The baby girl has been delivered and immediately identified as being afflicted with Down’s Syndrome, casually referred to at the time by now-abominable term mongoloid. The rash decision is made: charge his nurse—for the husband is an orthopedic surgeon—with maintaining a lifelong vow of silence and with the duty of getting the child to a proper institution capable of dealing with such birth defects. The husband’s rashness and moral cowardice fail to take into consideration, however, that not all the world is created from the same psychological mold. The rare arrival of heavy snowfall in town has been the determining agent of fate which has kept the obstetrician from arriving, forcing the orthopedic surgeon into a medical emergency not within his purview. Before that, however, fate had unknowingly intervened when the doctor had hired a nurse whom he could never have predicted would wind up raising his daughter rather than following his orders. And, as the saying, this changes everything.

He liked that bones were solid things, surviving even the white heat of cremation. Bones would last; it was easy for him to put his faith in something so solid and predictable.

Narrator

David's specialty as a bone doctor gives insight into his personality because it shows that he yearns stability and order in his life. Bones are described as "solid and predictable" which parallels his methodical personality and his lack of spontaneity. Additionally, the intentional detail of bones surviving in the heat of cremation shows that bones, much like David, remain methodical and withdrawn until the very end, even in the face of adversity. While bones can be interpreted as a symbol for David, bones also represent David's family. A major part of David's job is watching bones break and mend themselves back together. Much like the bones, his family also broken by the "death" of Phoebe, as her "death" caused David and Norah to drift further apart. The whole premise of the book follows how David and Norah try (and fail) to mend their family back together. In this way, bones are not only his career, but also represent his life.

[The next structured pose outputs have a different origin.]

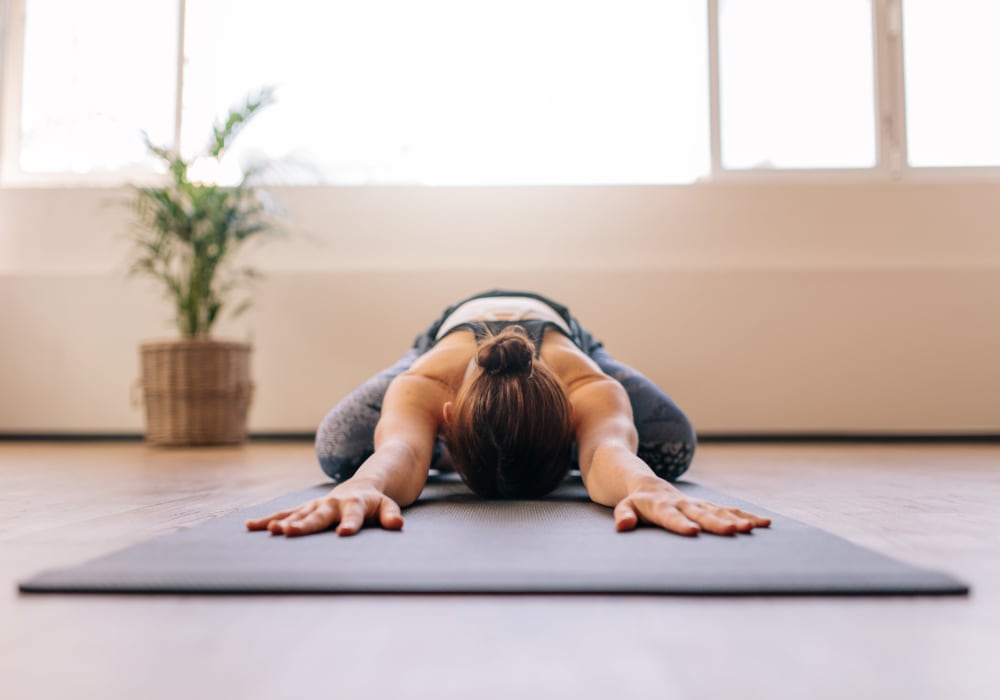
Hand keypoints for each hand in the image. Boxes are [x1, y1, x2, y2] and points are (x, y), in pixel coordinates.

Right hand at [245, 480, 403, 536]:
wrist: (362, 484)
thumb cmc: (376, 502)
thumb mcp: (388, 506)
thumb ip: (391, 515)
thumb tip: (397, 525)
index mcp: (356, 504)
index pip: (354, 516)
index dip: (349, 524)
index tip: (343, 534)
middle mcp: (333, 503)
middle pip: (319, 515)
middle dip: (304, 524)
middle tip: (288, 532)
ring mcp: (317, 505)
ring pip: (298, 513)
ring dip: (283, 521)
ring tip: (270, 531)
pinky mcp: (306, 508)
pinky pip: (285, 513)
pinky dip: (269, 519)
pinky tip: (251, 526)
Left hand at [613, 479, 770, 536]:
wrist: (648, 484)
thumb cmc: (635, 502)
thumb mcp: (623, 507)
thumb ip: (625, 515)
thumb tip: (623, 526)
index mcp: (662, 506)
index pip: (671, 516)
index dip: (681, 524)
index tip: (692, 532)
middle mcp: (684, 504)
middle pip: (702, 514)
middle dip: (718, 523)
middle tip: (734, 531)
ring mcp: (698, 504)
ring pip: (719, 511)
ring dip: (737, 519)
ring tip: (754, 528)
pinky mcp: (708, 506)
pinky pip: (729, 510)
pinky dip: (746, 515)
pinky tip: (764, 523)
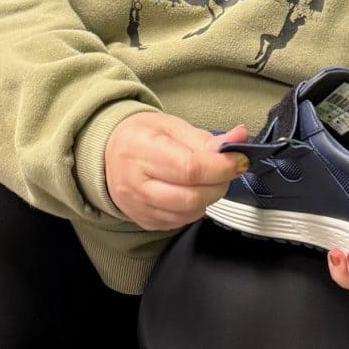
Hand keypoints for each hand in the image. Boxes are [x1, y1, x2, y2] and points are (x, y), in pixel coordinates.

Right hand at [105, 113, 248, 230]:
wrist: (109, 153)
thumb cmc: (141, 136)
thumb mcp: (172, 126)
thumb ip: (206, 138)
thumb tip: (239, 138)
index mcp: (141, 149)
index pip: (190, 168)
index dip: (221, 167)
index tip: (239, 159)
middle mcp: (135, 182)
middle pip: (191, 196)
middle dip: (219, 184)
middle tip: (226, 169)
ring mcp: (138, 206)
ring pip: (188, 213)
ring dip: (209, 197)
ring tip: (207, 179)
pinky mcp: (144, 221)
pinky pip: (180, 222)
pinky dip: (195, 208)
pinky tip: (192, 191)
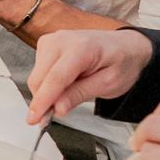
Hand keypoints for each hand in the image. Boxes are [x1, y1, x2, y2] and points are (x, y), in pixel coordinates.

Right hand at [26, 29, 152, 121]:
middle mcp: (62, 40)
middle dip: (43, 101)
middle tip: (57, 113)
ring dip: (46, 92)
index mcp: (82, 48)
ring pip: (36, 77)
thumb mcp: (108, 84)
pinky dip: (46, 83)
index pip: (55, 78)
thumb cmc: (121, 62)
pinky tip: (65, 82)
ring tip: (71, 90)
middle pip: (39, 79)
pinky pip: (38, 71)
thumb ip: (80, 94)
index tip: (34, 119)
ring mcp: (52, 40)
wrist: (125, 46)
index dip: (42, 101)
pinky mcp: (46, 44)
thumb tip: (57, 108)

Now and then when she went into an office in Lexington, Norah would find a photo, anonymous yet eerily familiar too—some curve of her body or a place she had visited with David, stripped of its original meaning and transformed: an image of her own flesh that had become abstract, an idea.

Narrator

The photographs of Norah and her body being “stripped of its original meaning and transformed” are a metaphor for Norah’s life. She is unable to fulfill the role of being Phoebe’s mother, something that has caused her a lot of grief and hardship. However, what she doesn’t know is that this role was stripped away from her by David himself. Because she does not know this, she does not see David as the cause of their grief and the cause of their distance brought about by the differing ways in which they cope with the loss of Phoebe. Instead, she tries to bridge the gap between her and David by understanding the way in which he copes with the loss of Phoebe, which is photography. However, when she becomes involved in his photography, she realizes that they are not growing closer, but rather, farther apart. She realizes that he doesn’t see her as herself, but merely as a subject to be photographed. David is so consumed by the loss and regret of giving Phoebe up, that coping with this loss consumes him, rather than moving on.